Follow-up of patients and outcome measures
Over 99% of patients were successfully matched at the Office for National Statistics and the NHS-wide clearing system who informed us of the date and ICD-10 (international classification of diseases, 10th revision) coded cause of death and hospital discharge, respectively. Average follow-up for the cohort was three years, until the end of 2003. Analysis of receipt of angiography was truncated three years after the index clinic visit. Data on use of coronary angiography were obtained from the NHS-wide clearing system. We analysed a single combined end point of death from coronary heart disease (ICD I20-I25) and admission to hospital because of acute coronary syndromes, including acute myocardial infarction (I21-I23) and unstable angina (I20.0-I20.9, I24.0, I24.8 and I24.9). We used the primary discharge diagnosis after hospital admission to define non-fatal events in these analyses.
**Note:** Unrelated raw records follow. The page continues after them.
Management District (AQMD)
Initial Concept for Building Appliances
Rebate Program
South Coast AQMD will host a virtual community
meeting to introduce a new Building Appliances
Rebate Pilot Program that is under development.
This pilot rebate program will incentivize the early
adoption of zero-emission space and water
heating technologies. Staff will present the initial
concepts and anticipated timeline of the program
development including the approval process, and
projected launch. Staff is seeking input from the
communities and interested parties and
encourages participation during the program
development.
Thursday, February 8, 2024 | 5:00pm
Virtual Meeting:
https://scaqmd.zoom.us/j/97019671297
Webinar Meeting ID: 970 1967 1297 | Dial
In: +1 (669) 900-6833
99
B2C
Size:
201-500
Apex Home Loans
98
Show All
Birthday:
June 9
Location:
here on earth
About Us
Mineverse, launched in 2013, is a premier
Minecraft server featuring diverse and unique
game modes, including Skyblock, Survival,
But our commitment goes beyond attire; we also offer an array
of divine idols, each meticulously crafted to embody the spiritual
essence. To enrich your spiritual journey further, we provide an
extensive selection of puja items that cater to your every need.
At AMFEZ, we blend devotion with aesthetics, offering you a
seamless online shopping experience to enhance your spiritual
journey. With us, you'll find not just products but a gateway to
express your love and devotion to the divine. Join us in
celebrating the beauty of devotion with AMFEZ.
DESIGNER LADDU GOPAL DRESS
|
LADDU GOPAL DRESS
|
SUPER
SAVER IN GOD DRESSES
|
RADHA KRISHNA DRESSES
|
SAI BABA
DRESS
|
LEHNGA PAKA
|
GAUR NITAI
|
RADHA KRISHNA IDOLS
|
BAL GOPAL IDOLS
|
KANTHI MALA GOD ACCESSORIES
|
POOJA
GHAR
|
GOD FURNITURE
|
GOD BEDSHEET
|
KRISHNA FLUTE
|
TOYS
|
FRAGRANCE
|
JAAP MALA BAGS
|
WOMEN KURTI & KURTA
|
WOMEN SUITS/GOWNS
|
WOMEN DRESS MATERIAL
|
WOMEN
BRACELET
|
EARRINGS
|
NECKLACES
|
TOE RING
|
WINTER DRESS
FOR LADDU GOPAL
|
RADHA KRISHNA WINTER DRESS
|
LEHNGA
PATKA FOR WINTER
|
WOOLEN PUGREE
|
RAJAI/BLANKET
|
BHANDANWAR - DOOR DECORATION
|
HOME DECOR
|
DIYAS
To define a group of patients without major comorbidity we identified those without any hospital admission for non-coronary reasons within a year of the clinic visit.
Analysis
We performed all analyses in STATA version 8.
Receipt of angiography
We fitted univariate and multivariable Cox’s regression models to estimate rates of receipt of angiography by age group, sex, ethnic group, and deprivation. The multivariable models included the clinic in which patients were assessed as a random variable. The proportional hazards assumption of the final Cox model was tested by calculating Schoenfeld residuals. We used severity of symptoms to define appropriateness ratings. As Canadian Cardiovascular Society (CCS) angina class was not recorded in this cohort, we assumed all patients were CCS class I-II (mild symptom severity). We chose this assumption because it would underestimate the need for angiography. In a further analysis we made the opposite assumption, coding the patients as class III-IV.
Coronary events
To measure the effect of underuse of angiography on morbidity and mortality in these demographic subgroups we fitted univariate and multivariable random effects Cox’s regression models to estimate the hazard of non-fatal acute coronary syndrome or death from coronary heart disease within five years of clinic visit according to whether or not patients underwent coronary angiography within three years of the index clinic attendance. To address the possibility of confounding by indication—those who did not undergo the procedure might have had too high a coronary risk—we adjusted for all other demographic variables, secondary prevention medication, and result of exercise ECG. The regression models were fitted for each demographic subgroup separately (for example, men separately), and the hazard ratios presented refer to the risk of an event related to not undergoing angiography. The final model of risk of a coronary event incorporated a propensity score for individuals that, in addition to the above variables, included diabetes, hypertension, hypercholesterolaemia, and duration and character of symptoms. The propensity score is the probability of receiving treatment for a patient with specific prognostic factors and is a scalar summary of all measured confounders.23 We assessed differences in the event rates between subgroups with an interaction test.24
Patients with severe comorbid conditions might not have been referred for angiography, though they fulfilled the panels’ criteria for appropriateness. To control for this possible confounding, in an additional analysis we excluded all patients with admissions for non-coronary conditions (all ICD chapters apart from I for circulatory disease, R00-03 for symptoms and signs involving the circulatory system, and R07.4 for unspecified chest pain) in the year after the index attendance.